How to make Fresh Oysters with Three Sauces Recipe - Fresh oysters are delicious with just lemon juice and sea salt, but sometimes it’s nice to spice things up. This recipe features three impressive sauces, each with its own distinct flavor . Make sure you have plenty of ice on hand for serving.
MAKES 1 SERVINGS
Ingredients:
1 teaspoon gelatin
1 teaspoon water
1 kiwi
½ teaspoon rice vinegar
½ teaspoon water
¼ teaspoon mirin
¼ teaspoon light color soy sauce
½ teaspoon umeboshi (plum jelly)
½ teaspoon ponzu (citrus-based sauce)
Crushed ice, for serving
3 fresh oysters
3 small slices hot pepper, for garnish
1 tablespoon finely chopped scallions, for garnish
1 lemon, halved
1 tablespoon grated carrot, for garnish
2 tablespoons grated radish, for garnish
Method:
1. Combine the gelatin and water in a pot and heat over mediumhigh (about 158°F) heat until warm; set aside (Fig. a).

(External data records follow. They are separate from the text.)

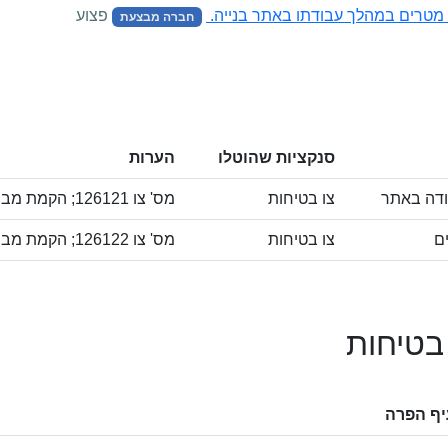
פצוע
חברה מבצעת
סנקציות שהוטלו
הערות
ודה באתר
צו בטיחות
מס' צו 126121; הקמת מבנה תעשייה- אזור תעשייה אופקים
ים
צו בטיחות
מס' צו 126122; הקמת מבנה תעשייה - אזור תעשייה אופקים
 בטיחות
ף הפרה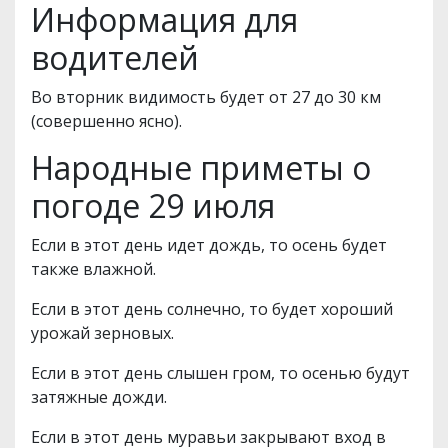
Информация для
водителей
Во вторник видимость будет от 27 до 30 км
(совершенно ясно).
Народные приметы о
погоде 29 июля
Если в этот день идет дождь, то осень будет
также влажной.
Если в этот день солнечно, то будет хороший
урожай зерновых.
Если в этот день слышен гром, то осенью будут
затяжные дожди.
Если в этот день муравьи закрывают вход в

2. Peel about three-quarters of the kiwi. Leave about one-quarter unpeeled so it is easier to hold. Grate the peeled part of the kiwi and set aside. (Fig. b).

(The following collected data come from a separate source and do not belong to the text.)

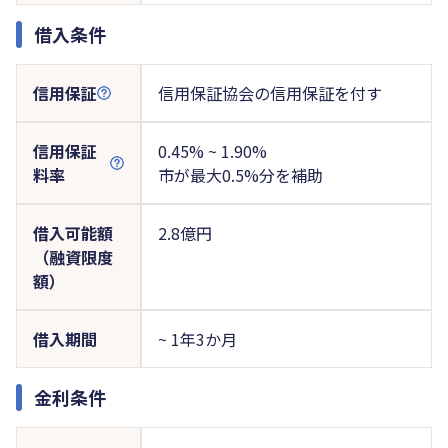
借入条件
信用保証
信用保証協会の信用保証を付す
信用保証
0.45% ~ 1.90%
料率
市が最大0.5%分を補助
借入可能額
2.8億円
（融資限度
額）
借入期間
~ 1年3か月
金利条件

3. Make tosazu by combining the rice vinegar, water, mirin and soy sauce in a small bowl.
4. Divide the gelatin/water mixture evenly between three small bowls.
5. Divide the tosazo sauce evenly between two of the small bowls. Stir the grated kiwi into one of these bowls, and refrigerate until ready to serve.

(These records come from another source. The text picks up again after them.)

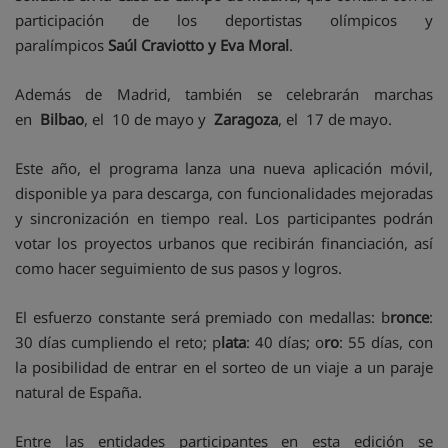
participación de los deportistas olímpicos y
paralímpicos
Saúl Craviotto y Eva Moral
.
Además de Madrid, también se celebrarán marchas
en
Bilbao
, el 10 de mayo y
Zaragoza
, el 17 de mayo.
Este año, el programa lanza una nueva aplicación móvil,
disponible ya para descarga, con funcionalidades mejoradas
y sincronización en tiempo real. Los participantes podrán
votar los proyectos urbanos que recibirán financiación, así
como hacer seguimiento de sus pasos y logros.
El esfuerzo constante será premiado con medallas: b
ronce
:
30 días cumpliendo el reto; p
lata
: 40 días; o
ro
: 55 días, con
la posibilidad de entrar en el sorteo de un viaje a un paraje
natural de España.
Entre las entidades participantes en esta edición se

6. In the third bowl (the one that only has gelatin and water), mix in the umeboshi and ponzu.
7. Fill a large serving dish (a wooden rice bowl is perfect) with plenty of ice.
8. Open the oysters and arrange them on the ice (Fig. c).
9. Garnish one oyster with the umeboshi and ponzu sauce, one oyster with the grated kiwi mixture, and one oyster with the tosazu.
10. Top each oyster with a slice of hot pepper and some chopped scallions.
11. Garnish with lemon halves, grated carrot and grated radish.